Companies in the UAE have been urged to draw up policies to regulate employees' use of smartphones in a bid to avoid 'catastrophic' attacks by cybercriminals.
UAE firms told beware of threat of cybercriminal underworld
Companies in the UAE have been urged to draw up security policies to regulate employees' use of smartphones in a bid to avoid "catastrophic" breaches of confidentiality and attacks by cybercriminals.
Malicious software spread via mobile devices is on the rise, according to anti-virus specialists. Some global firms have also expressed concern over employees' voluntary disclosure of sensitive information via social networking sites.
In a recent high-profile global case, an executive at Microsoft was reportedly fired after he tweeted details regarding the new Windows Phone made by Microsoft's partner Nokia.

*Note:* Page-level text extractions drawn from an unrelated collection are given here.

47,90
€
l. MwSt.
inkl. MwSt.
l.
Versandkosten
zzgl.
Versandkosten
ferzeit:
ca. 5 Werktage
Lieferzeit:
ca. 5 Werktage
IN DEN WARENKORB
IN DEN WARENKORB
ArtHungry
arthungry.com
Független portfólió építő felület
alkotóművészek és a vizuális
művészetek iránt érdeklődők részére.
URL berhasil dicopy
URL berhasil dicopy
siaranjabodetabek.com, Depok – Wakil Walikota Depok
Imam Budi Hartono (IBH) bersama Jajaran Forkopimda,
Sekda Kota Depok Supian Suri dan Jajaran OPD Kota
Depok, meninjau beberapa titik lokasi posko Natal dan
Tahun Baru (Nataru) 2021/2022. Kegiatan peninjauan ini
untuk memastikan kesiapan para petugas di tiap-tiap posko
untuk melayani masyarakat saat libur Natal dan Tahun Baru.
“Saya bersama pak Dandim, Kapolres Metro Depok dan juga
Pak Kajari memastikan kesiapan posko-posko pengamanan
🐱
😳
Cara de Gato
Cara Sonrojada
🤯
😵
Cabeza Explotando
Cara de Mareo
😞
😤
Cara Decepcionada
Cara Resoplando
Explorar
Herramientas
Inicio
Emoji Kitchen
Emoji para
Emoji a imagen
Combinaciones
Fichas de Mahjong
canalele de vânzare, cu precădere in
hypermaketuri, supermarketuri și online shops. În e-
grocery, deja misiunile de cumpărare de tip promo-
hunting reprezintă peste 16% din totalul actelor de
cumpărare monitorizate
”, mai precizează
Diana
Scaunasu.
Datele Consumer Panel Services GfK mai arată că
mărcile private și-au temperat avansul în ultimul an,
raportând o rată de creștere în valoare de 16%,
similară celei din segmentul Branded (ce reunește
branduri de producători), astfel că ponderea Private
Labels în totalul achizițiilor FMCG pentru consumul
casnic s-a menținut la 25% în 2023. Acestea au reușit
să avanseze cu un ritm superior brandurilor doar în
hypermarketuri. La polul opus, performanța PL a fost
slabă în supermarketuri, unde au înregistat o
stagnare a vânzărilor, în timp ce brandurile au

Tariq Al Hawi, the director of aeCERT, which is responsible for announcing security breaches and tracking online criminal activity in the UAE, said he encouraged firms to draw up security policies concerning mobile devices.
"We can't stop people bringing their own handheld devices to work," Mr Al Hawi said. "The first thing any [chief information officer] should do in this case is set the policy for these handheld devices.
"A lot of people are not aware about the information they give out through their mobile devices. Everybody now has a Twitter account, a Facebook account. And they think it's OK to spread the word that he had heard at a meeting at the office. And this may turn out to be a catastrophic problem for the employer."
Anti-virus companies confirmed more and more malicious software - or malware - was being spread via smartphones. Such software is capable of recording phone conversations, spying on email, or hacking banking information.
"The increase has been around 11 per cent from Q2 to Q3 on the malware on the mobile," said Sherif El Nabawi, an executive at the anti-virus firm McAfee, in reference to the global market.
Possible guidelines include warnings about downloading applications to disabling the use of smartphone cameras.
In addition to setting out policies specifying which phone features can be used, Mr El Nabawi said companies could also use features such as "remote wipes", which allow managers to clear information on employees' phones if they are lost or stolen.
Some UAE companies already have a security policy in place governing mobile devices.
Mohamed Sabah, the executive director for information security and network services at the conglomerate Dubai Holding, said all new employees must sign its security policy.
"The company has the right to log in to your phone at any time," Mr Sabah said. Employees breaching the terms of the policy face "disciplinary actions", he added.
The executives, present at a discussion hosted by aeCERT, were speaking in a personal capacity, rather than as representatives of their respective organisations.
The discussion was held in advance of the information-security conference Black Hat Abu Dhabi, which is being held next month.
General Michael Hayden, a former director of the US Central Intelligence Agency, is expected to be the keynote speaker at the event.